### EXCERPT PROVIDED
+ + + + +

Confidentiality of Information relating to Processes

The Code and regulations made thereunder contain specific provisions for keeping the information confidential or for providing information to stakeholders under confidentiality agreement. Accordingly, vide a Circular dated 23 February, 2018, the IBBI clarified that the disclosure of information, except as provided for in the Code, or rules, regulations or circulars issued thereunder, is restricted. Unauthorised access to or leakage of such information has the potential to impact the processes under the Code. An IP, whether acting as IRP, RP or Liquidator, except to the extent provided in the Code and the rules, regulations or circulars issued thereunder, shall (i) keep every information related to confidential; and (ii) not disclose or provide access to any information to any unauthorised person.

Other Authorities

Minimum Alternate Tax

The erstwhile section 115JB of the Income-Tax Act, 1961 provided that for the purposes of levy of the Minimum Alternate Tax (MAT) in case of a company, the amount of loss brought forward or unabsorbed depreciation, whichever is less as per the books of account, shall be reduced from the book profit. Government decided on 6 January, 2018 that with effect from the Assessment Year 2018-19, in case of a company against whom an application for CIRP has been admitted by the Adjudicating Authority under the Code, the amount of total loss brought forward (including unabsorbed depreciation) shall be allowed to be reduced from the book profit for the purpose of levy of MAT.

Submission of Financial Information

The RBI, vide Circular dated 19 December, 2017, had advised all FCs regulated by it to put in place appropriate systems and procedures to ensure compliance with the relevant provisions of the Code and the IBBI (Information Utilities) Regulations, 2017. Vide another Circular dated 4 January, 2018, it made the instructions contained in the earlier Circular applicable to all registered Asset Reconstruction Companies as well.

Resolution of Stressed Assets

On 12 February, 2018, the RBI substituted the existing guidelines with a harmonized and simplified generic framework for resolution of stressed assets. It withdrew all extant instructions on the resolution of stressed assets such as Framework for Revitalising Distressed Assets, Corporate Debt Restructuring Scheme, Flexible Structuring of Existing Long Term Project Loans, Strategic Debt Restructuring Scheme (SDR), Change in Ownership outside SDR and Scheme for Sustainable Structuring of Stressed Assets with immediate effect and accordingly discontinued the Joint Lenders’ Forum as an institutional mechanism for resolution of stressed assets.

+ + + + +

### INFORMATION SUPPLIED
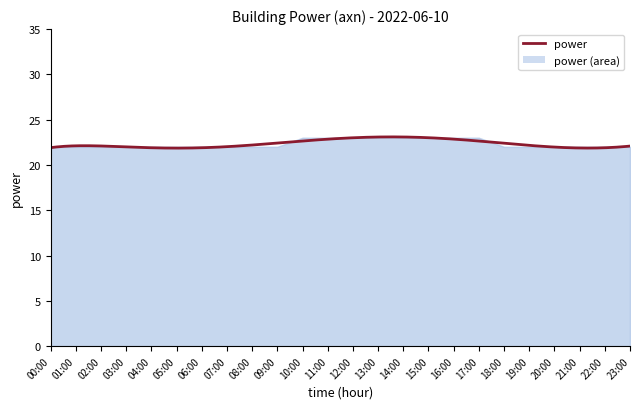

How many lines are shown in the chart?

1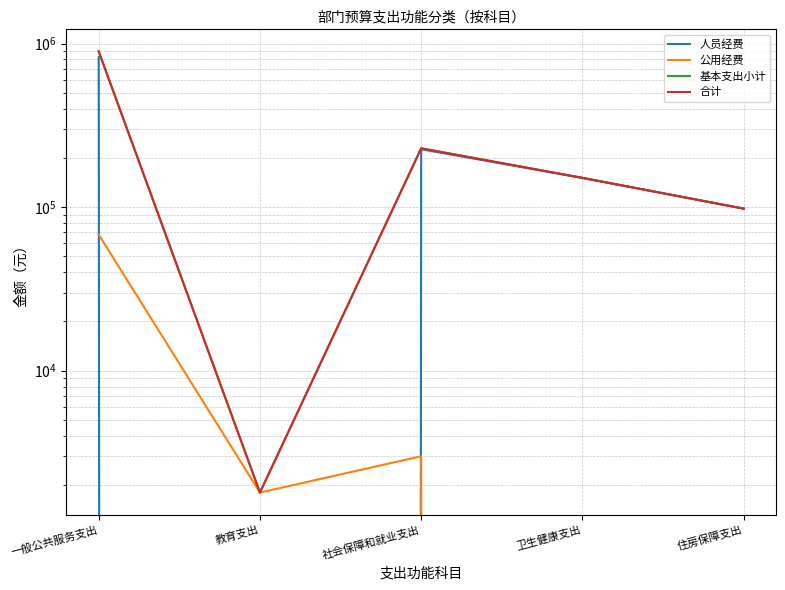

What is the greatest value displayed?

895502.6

+ + + + +

### WORK TO COMPLETE
(A) In the insolvency regulation excerpt, on what date did the RBI replace its existing guidelines with a generic framework for resolving stressed assets?
(B) Reproduce the passage of the insolvency regulation excerpt between "The erstwhile section" and "levy of MAT.", inclusive.
(C) Write the text that would come next in the insolvency regulation excerpt, picking up after its final sentence.

### ANSWERS FOR THE EXERCISE
(A) 12 February, 2018

(B)
The erstwhile section 115JB of the Income-Tax Act, 1961 provided that for the purposes of levy of the Minimum Alternate Tax (MAT) in case of a company, the amount of loss brought forward or unabsorbed depreciation, whichever is less as per the books of account, shall be reduced from the book profit. Government decided on 6 January, 2018 that with effect from the Assessment Year 2018-19, in case of a company against whom an application for CIRP has been admitted by the Adjudicating Authority under the Code, the amount of total loss brought forward (including unabsorbed depreciation) shall be allowed to be reduced from the book profit for the purpose of levy of MAT.

(C)
The new framework requires that as soon as there is a default in a borrower’s account with any lender, all lenders – singly or jointly – shall initiate steps to cure the default as per their board approved policies for resolution of stressed assets. For accounts where the aggregate exposure of the lenders is Rs.2000 crore or more on or after 1 March, 2018 (reference date), the resolution plan shall be implemented within a period of 180 days from the reference date or the date of default, as the case may be. If such plan is not implemented as per timelines, the lenders shall file insolvency application, jointly or singly, under the Code within 15 days from the expiry of the said timeline. For accounts with aggregate exposure of lenders below Rs.2000 crore, but above Rs.1000 crore, the RBI shall announce over a twoyear period the reference dates for implementing the resolution plan.


A brief of select decisions of judicial and quasi-judicial bodies during the quarter January-March, 2018 is as under:

Supreme Court

Shivam Water Treaters Pvt. Ltd. Vs. Union of India & Ors. [SLP (C) No. 1740/2018]

The Hon’ble Supreme Court observed: “Having heard the learned counsel for the parties, we are only inclined to request the High Court to address the relief limited to any action taken by the respondents or any order passed by the NCLT. Barring this, the High Court should not address any other relief sought in the prayer clause. The High Court is requested not to enter into the debate pertaining to the validity of the Insolvency and Bankruptcy Code, 2016 or the constitutional validity of the National Company Law Tribunal.”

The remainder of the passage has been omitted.